4.2.3. De La déception vis-à-vis de la gauche

Le début des années 90 marque une nouvelle étape dans le mouvement syndical des petroleiros : aussi bien à Bahia qu'à Rio de Janeiro, les oppositions syndicales liées à la CUT et au PT prennent le contrôle des directions syndicales. Bien que je n'aie pu faire partie des listes gagnantes (je n'appartenais plus au syndicat de Bahia et à Rio je n'étais pas assez connu), j'avais un statut de responsable non-officiel au sein des deux syndicats. De ce fait, j'ai pu suivre de l'intérieur tout le processus de décomposition de la gauche syndicale parmi les travailleurs du pétrole.

Une fois arrivés au pouvoir, les militants, jusqu'alors amis inséparables, mèneront une lutte sans merci pour imposer leurs idées et leurs stratégies. A Bahia, cette lutte ira jusqu'à une scission irréconciliable au sein de la direction syndicale, ce qui entraînera l'organisation de nouvelles élections syndicales deux ans avant la date prévue.

Tout cela dans une conjoncture politique nationale assez mouvementée. Fin 1989 ont lieu les premières élections pour la présidence de la république depuis 1960, avant le coup d'État de 1964. Au deuxième tour de cette élection s'affronteront deux candidats assez atypiques dans le paysage politique brésilien, l'un était gouverneur d'un petit État du Nord-Est (Fernando Collor) et l'autre, l'ex-syndicaliste et président du Parti des Travailleurs, Lula.

Pour la première fois dans l'histoire du pays, un parti de gauche avait des chances réelles de remporter une élection présidentielle. De même, pour la première fois au Brésil, un ouvrier, mulâtre et issu de la région la plus pauvre du pays, arrivait au plus près des centres de décision du pouvoir central. Il faut avoir connaissance du caractère conservateur et discriminatoire de la société brésilienne vis-à-vis de ceux qui n'appartiennent pas à l'élite (les non-blancs et les pauvres), pour comprendre toute la portée symbolique de cet événement.

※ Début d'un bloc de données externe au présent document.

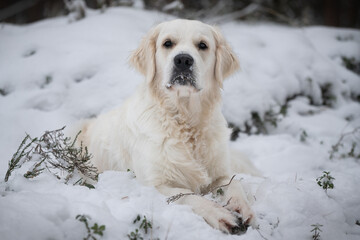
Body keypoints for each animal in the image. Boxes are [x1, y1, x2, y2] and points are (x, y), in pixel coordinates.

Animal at [78, 19, 258, 234]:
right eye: (168, 43)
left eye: (203, 45)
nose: (183, 60)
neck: (185, 119)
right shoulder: (155, 184)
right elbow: (188, 194)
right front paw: (220, 214)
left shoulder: (221, 173)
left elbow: (235, 183)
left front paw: (242, 208)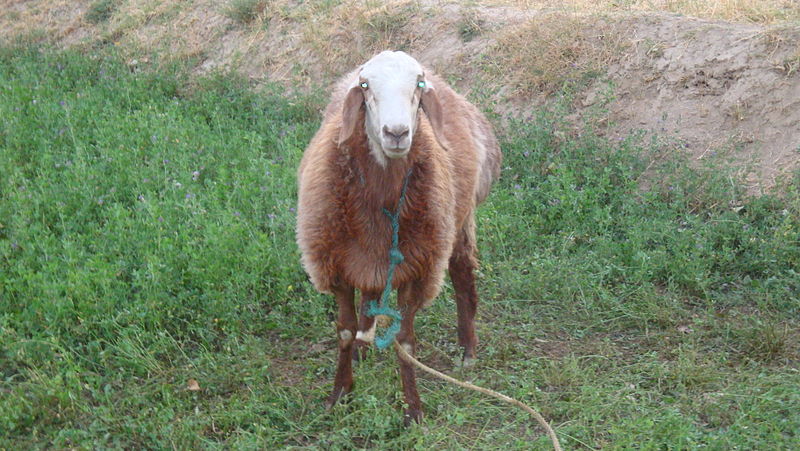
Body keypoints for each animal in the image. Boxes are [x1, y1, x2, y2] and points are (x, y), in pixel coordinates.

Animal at [296, 51, 500, 426]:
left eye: (418, 85)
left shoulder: (419, 269)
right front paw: (339, 394)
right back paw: (363, 347)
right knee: (369, 300)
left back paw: (467, 349)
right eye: (364, 86)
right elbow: (344, 331)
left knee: (463, 274)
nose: (396, 133)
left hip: (458, 221)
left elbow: (406, 344)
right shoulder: (334, 265)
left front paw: (413, 410)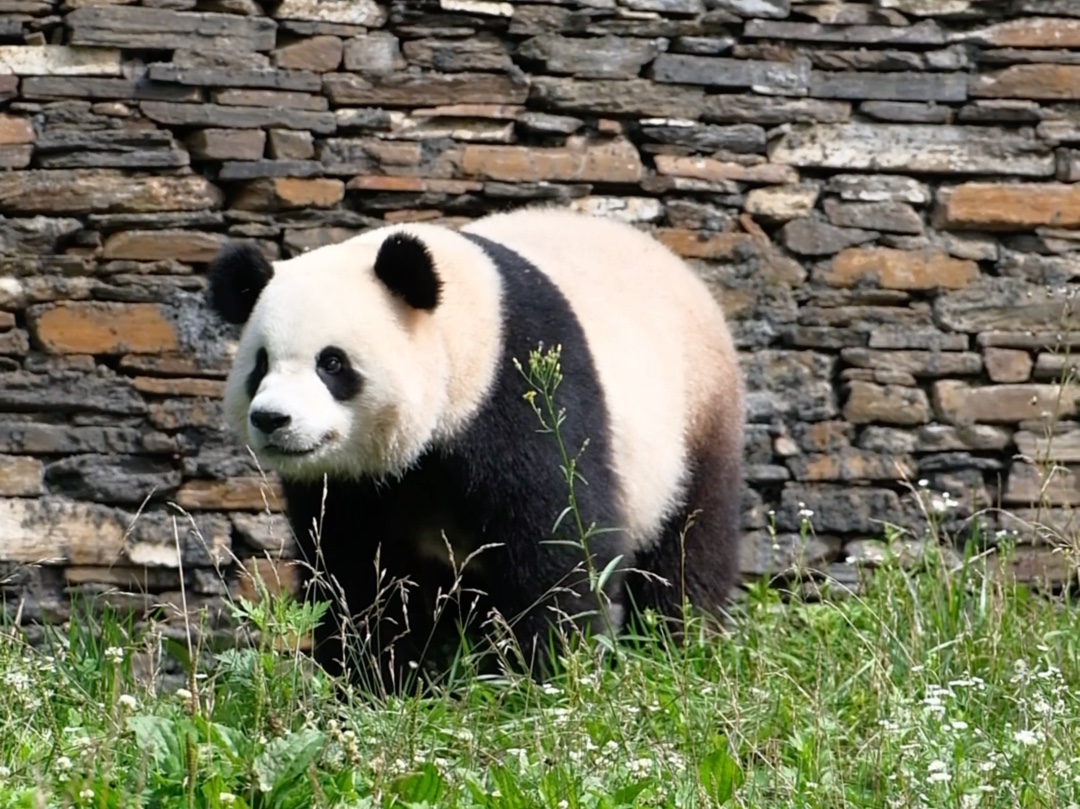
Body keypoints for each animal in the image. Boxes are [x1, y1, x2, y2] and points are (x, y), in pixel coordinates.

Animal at [204, 205, 743, 691]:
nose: (272, 419)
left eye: (332, 363)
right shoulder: (352, 487)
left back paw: (676, 646)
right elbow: (352, 567)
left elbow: (558, 540)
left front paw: (541, 673)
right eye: (260, 364)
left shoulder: (521, 392)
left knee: (690, 542)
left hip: (692, 416)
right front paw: (372, 679)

Lors de ces élections j'ai cru plus que jamais que des changements importants, dans la structure sociale du Brésil, étaient possibles.

Les résultats électoraux donnèrent la victoire, avec une faible avance, à Fernando Collor. Ce fut pour moi, et pour la gauche d'une manière générale, une déception difficile à surmonter.

Cependant, dans une conjoncture où les syndicats du pétrole commençaient à radicaliser leurs discours vis-à-vis du nouveau gouvernement et de la direction de l'entreprise, je ne pouvais pas prendre de la distance vis-à-vis du mouvement syndical ; le militantisme politique est un type d'action dont on a du mal à se débarrasser, même quand on doute de son efficacité pratique. J'étais lié au syndicalisme par un sentiment d'obligation : il fallait que je continue à me battre, ne serait-ce que pour être cohérent avec mon passé.

D'autant plus que les premiers mois du gouvernement Collor furent très difficiles pour le mouvement syndical. L'élection directe donnant au gouvernement une légitimité nouvelle, il entreprit de mettre en place des mesures économiques de rigueur, surtout en ce qui concernait les travailleurs des entreprises nationales, y compris PETROBRAS. Dans ce contexte, les militants, même les plus démobilisés et les plus déçus par les luttes intestines de la gauche, n'avaient pas beaucoup de choix : il ne leur restait que l'option du conflit.

C'est à ce moment de ma vie que l'option de quitter mon emploi à PETROBRAS et de venir vivre en France, au moins temporairement, s'est posée. Ce qui signifiait donner la priorité à ma vie personnelle, par rapport à mes engagements sociaux.

Je me demandais alors pourquoi ne pas tout miser sur ma vie personnelle, puisque je n'éprouvais plus de plaisir à faire partie d'une gauche qui, trop engagée dans ses querelles internes et dans une lutte fratricide pour le pouvoir des organisations nouvellement conquises, ne voyait plus les limites et les perspectives de son action ?

Pour moi cette option a pris la forme d'un départ vers un autre pays. Mais, ici encore, mon cas personnel n'était pas un cas isolé ; durant cette même période, d'autres militants allaient commencer à prendre leurs distances vis-à-vis du militantisme, orientant leurs énergies vers d'autres secteurs de leurs vies.